The hydrogen detector in the steel material according to the present invention can be used as a hydrogen detector for hydrogen intrusion monitoring in an atmospheric corrosion environment and a high-pressure hydrogen gas environment of a steel material in which hydrogen embrittlement is a concern.

Claims (5)

A hydrogen buffer membrane and a hydrogen detection substance,
The hydrogen buffer film has a thickness of 2 nm or more and 150 nm or less, and is provided between the steel material and the hydrogen detection substance so as to contact the surface of the steel material to be measured.

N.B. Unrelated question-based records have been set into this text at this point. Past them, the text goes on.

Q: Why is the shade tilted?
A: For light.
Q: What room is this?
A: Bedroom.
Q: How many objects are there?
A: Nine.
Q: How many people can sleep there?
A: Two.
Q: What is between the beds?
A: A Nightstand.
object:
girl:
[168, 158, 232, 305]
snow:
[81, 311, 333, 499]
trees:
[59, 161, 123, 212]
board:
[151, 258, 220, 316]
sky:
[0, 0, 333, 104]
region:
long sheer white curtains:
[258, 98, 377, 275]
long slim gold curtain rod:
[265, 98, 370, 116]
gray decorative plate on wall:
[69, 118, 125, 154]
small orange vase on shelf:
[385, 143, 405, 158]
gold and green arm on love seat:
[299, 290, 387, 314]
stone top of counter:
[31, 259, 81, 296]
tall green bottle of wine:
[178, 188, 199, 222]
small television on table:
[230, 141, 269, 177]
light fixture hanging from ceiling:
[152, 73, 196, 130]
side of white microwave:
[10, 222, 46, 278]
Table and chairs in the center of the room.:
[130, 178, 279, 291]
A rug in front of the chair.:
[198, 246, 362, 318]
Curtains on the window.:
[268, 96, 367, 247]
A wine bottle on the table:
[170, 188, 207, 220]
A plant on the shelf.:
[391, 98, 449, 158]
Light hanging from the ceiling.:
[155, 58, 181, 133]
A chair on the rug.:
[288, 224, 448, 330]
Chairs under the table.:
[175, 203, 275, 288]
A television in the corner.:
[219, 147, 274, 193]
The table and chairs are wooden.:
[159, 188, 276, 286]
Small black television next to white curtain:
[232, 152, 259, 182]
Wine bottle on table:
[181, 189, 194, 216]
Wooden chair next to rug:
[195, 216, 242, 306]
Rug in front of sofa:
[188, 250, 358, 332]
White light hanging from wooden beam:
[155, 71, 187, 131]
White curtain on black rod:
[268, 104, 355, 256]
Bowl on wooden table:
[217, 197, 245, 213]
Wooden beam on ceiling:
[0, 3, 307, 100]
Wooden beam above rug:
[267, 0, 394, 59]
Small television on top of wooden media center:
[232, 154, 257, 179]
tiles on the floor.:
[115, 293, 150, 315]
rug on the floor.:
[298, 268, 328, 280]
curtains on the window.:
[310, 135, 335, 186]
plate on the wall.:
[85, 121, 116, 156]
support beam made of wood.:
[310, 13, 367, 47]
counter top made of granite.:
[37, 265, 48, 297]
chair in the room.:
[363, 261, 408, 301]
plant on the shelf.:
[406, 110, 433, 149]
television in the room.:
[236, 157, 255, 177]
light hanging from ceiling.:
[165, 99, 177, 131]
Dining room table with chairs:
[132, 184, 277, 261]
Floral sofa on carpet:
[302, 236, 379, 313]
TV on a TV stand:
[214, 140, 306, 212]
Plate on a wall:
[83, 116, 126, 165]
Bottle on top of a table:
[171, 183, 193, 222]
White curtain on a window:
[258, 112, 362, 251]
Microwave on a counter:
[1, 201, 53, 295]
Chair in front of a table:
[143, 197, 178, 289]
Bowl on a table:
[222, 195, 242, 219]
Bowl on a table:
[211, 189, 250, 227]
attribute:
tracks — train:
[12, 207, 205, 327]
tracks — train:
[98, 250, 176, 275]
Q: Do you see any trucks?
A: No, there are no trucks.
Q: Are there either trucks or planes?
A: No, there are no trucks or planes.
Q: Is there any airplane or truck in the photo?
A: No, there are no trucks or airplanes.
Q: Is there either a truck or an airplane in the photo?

The hydrogen detection material has a thickness of 30 nm to 70 nm and is made of tungsten oxide, titanium oxide, vanadium oxide, molybdenum oxide, nickel oxide, chromium oxide, iridium oxide, rhodium oxide. Any one selected from
Detector of the hydrogen in the steel material, characterized in that the ultraviolet-visible reflection spectrum of the hydrogen detection material according to the concentration of hydrogen contained in the steel material is configured to change. The detector for hydrogen in a steel material according to claim 1, wherein a visible ultraviolet reflection spectrum of the hydrogen detection substance is changed by mixing hydrogen contained in the steel material with the hydrogen detection substance. 3. The detector for hydrogen in a steel material according to claim 1, wherein the hydrogen diffusion coefficient of the hydrogen buffer film at room temperature is 1.0 × 10 ⁻⁹ m ² · s ⁻¹ or less. The detector for hydrogen in a steel material according to any one of claims 1 to 3 , wherein the hydrogen buffer film is one selected from the group consisting of palladium and nickel. The detector for hydrogen in a steel material according to any one of claims 1 to 4, wherein the hydrogen detection substance is tungsten oxide, and the hydrogen buffer film is palladium.